Consent for Publication

The patient has personally provided written consent for the publication of this case report and related clinical data (including imaging pictures, laboratory test data, and treatment records), and has signed the informed consent form for publication, agreeing to the use of relevant materials for academic exchange and publication.

Acknowledgments

We would like to thank the laboratory teams of The First Affiliated Hospital of Guangdong Pharmaceutical University and Guangzhou No.11 People’s Hospital for their technical support and experimental assistance.

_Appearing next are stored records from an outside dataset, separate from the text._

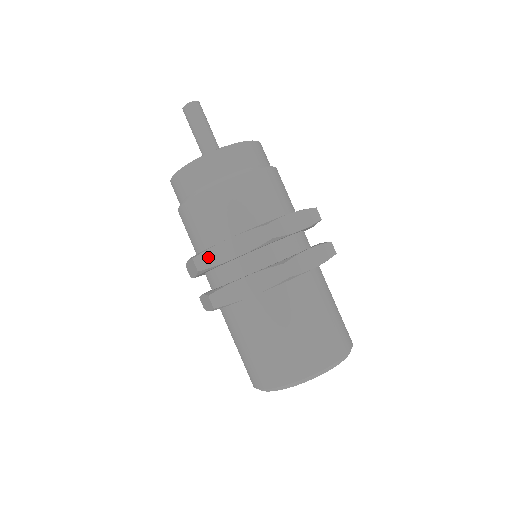
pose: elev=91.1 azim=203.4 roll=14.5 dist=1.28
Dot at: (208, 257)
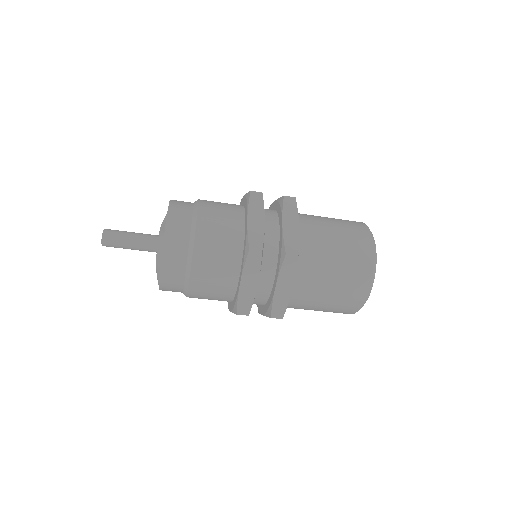
Dot at: occluded
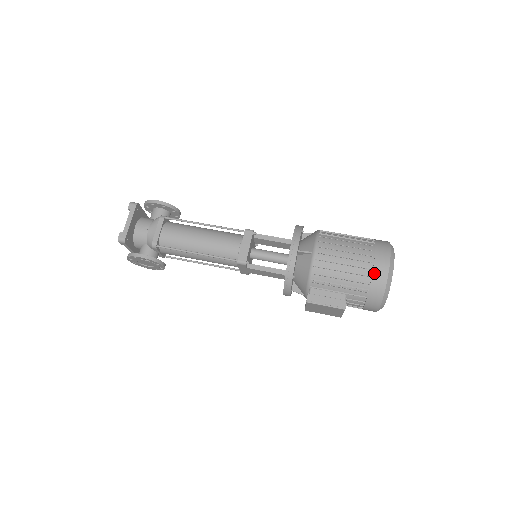
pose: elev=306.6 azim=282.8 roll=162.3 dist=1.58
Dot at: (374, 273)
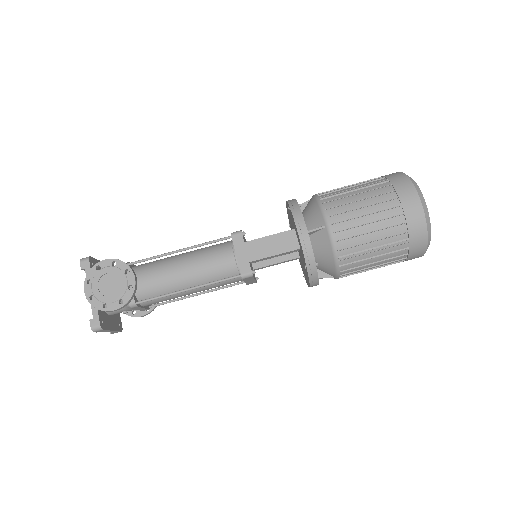
Dot at: occluded
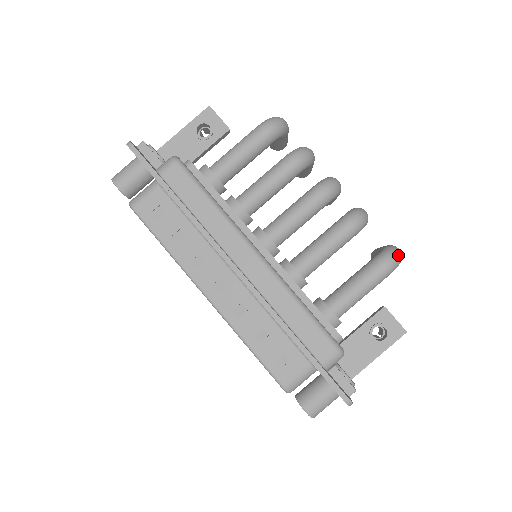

We also appreciate the collaboration of the multidisciplinary team including Clinical Laboratory, General Surgery Department I andDepartment of Infectious Diseases, involved in the treatment of this case.

Author Contributions

All authors made a significant contribution to the work reported, whether that is in the conception, study design, execution, acquisition of data, analysis and interpretation, or in all these areas; took part in drafting, revising or critically reviewing the article; gave final approval of the version to be published; have agreed on the journal to which the article has been submitted; and agree to be accountable for all aspects of the work.

Funding

This study did not receive any external funding support.

Disclosure

All authors (Ruofan Wang, Jiongbiao Yu, Yubin Guan, Xiaosong Xu, Xiangsheng Cai) declare that there are no known conflicts of interest (including but not limited to financial, professional, or personal relationships) that could inappropriately influence or bias the research work reported in this manuscript and its publication. The authors confirm that this declaration is accurate and complete, and agree to the terms of the journal’s conflict of interest policy.